My Aunt: Allison Loper Dye

Updated: Dec 16, 2018


Early Thursday morning (South Africa time), November 29, I got one of the hardest phone calls, and most dreaded when you live overseas. My dad called me and said, "Baby, I've got some bad news to tell you..."


To be real honest, my mind immediately went to my three remaining grandparents. I expected him to tell me one of them had left us, or even that one of our old dogs had left us. I never, in my wildest dreams, expected him to tell me what he did.... "Allison's gone."


My mom, Michelle, is the oldest of three, strong-willed, independent, Loper women. Jennifer is the middle child; sweet, obedient, helpful, and only slightly less stubborn than her sisters. And then there was Allison; sassy, push-every-button, joyful, and far more strong-willed than anyone knew what to do with. She had turned 50 years old earlier this year, on her Dad's birthday. And now, suddenly, this key part of our family puzzle, was ripped from it's place. No one could prepare us for that.... especially not the way it all happened.


I didn't ask a lot of details when Dad called. Mostly, I was in shock and trying to make sense of it all. But I could also hear him choking up on the other end and wanted to end the struggle for him as well. Quickly he told me that Autrey, my uncle and Allison's husband, had taken her life from us; that he was at the hospital being evaluated for mental health issues; that Sydney, my cousin & Allison's only biological child, was staying with my grandparents until further notice; and that the police would let us know when we could schedule a funeral. That was more than enough information for my head to swim in. I hung up the phone with Dad, hearing Mom's weak voice in the background, and collapsed in tears and prayers that only my soul could translate.
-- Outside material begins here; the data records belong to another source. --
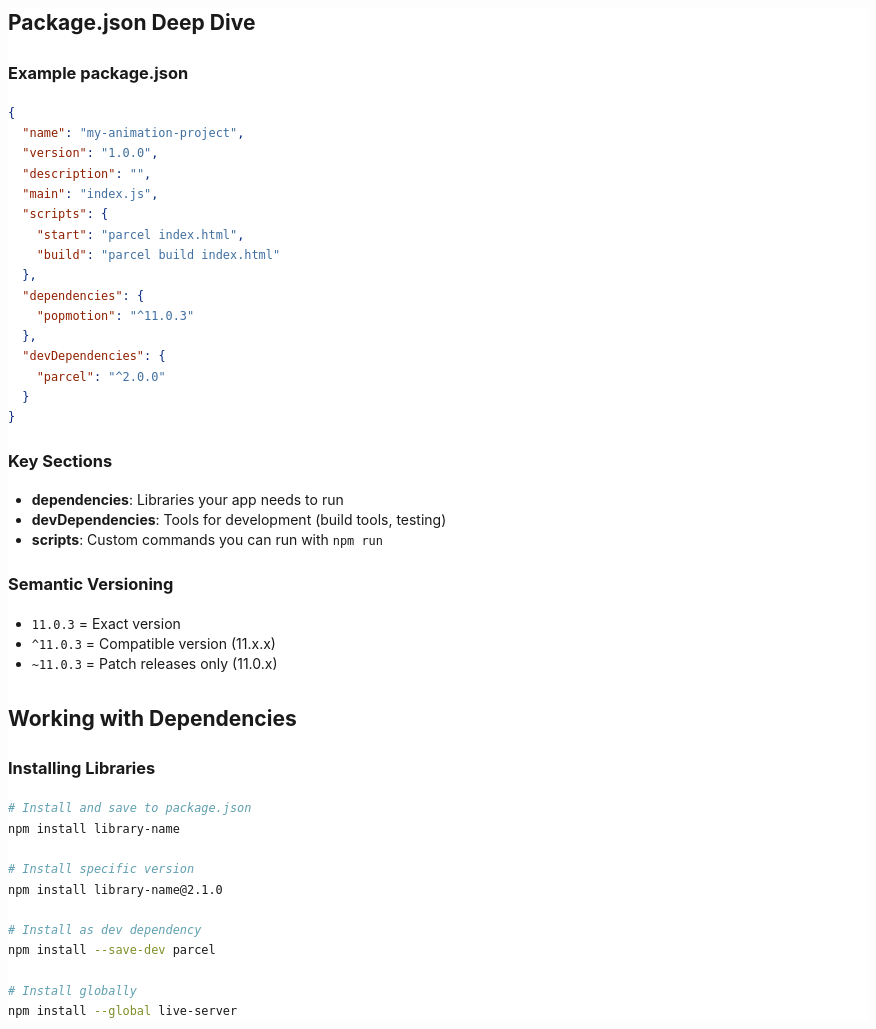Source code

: ## Package.json Deep Dive

### Example package.json

```json
{
  "name": "my-animation-project",
  "version": "1.0.0",
  "description": "",
  "main": "index.js",
  "scripts": {
    "start": "parcel index.html",
    "build": "parcel build index.html"
  },
  "dependencies": {
    "popmotion": "^11.0.3"
  },
  "devDependencies": {
    "parcel": "^2.0.0"
  }
}
```

### Key Sections

- **dependencies**: Libraries your app needs to run
- **devDependencies**: Tools for development (build tools, testing)
- **scripts**: Custom commands you can run with `npm run`

### Semantic Versioning

- `11.0.3` = Exact version
- `^11.0.3` = Compatible version (11.x.x)
- `~11.0.3` = Patch releases only (11.0.x)

## Working with Dependencies

### Installing Libraries

```bash
# Install and save to package.json
npm install library-name

# Install specific version
npm install library-name@2.1.0

# Install as dev dependency
npm install --save-dev parcel

# Install globally
npm install --global live-server
```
I think all "expats" have the same fear.... the phone call letting you know someone you love has passed while you were far, far away. But I don't believe anyone even knows to fear a call like this, a pain like this. Slowly, the news spread not only across the state my family lives in (thanks to news teams), but across this sweet city that I live and serve in 11 months of the year. By God's grace and mercy, I don't know that there was more than an hour since the call hit that I wasn't with someone who was praying with me, listening to me, loving on me, messaging me, or just being Jesus with skin on for me as I walked blindly through the days ahead.


Very quickly, my family helped me reschedule my Christmas trip home, moving it forward 2 weeks in hopes of making the funeral. My friends and co-servers in Jbay helped me orchestrate a miracle of loops to get rent (and other bills) paid early, school obligations taken care of, church things taken care of, and fish babysat so that I could leave as soon as possible. Even with all the help, I still missed the funeral. I was in an airplane over the continent of Africa when it occurred. (needless to say, it was a hard trip) But I was able to be home in my parents' arms and surrounded by others who knew and loved my aunt, Allison, by Tuesday night of the following week.


It's still a daily journey into grief for all of us, emotions always coming in waves and triggered by random things all the time. But we're here together. And that's a blessing I couldn't be more thankful for.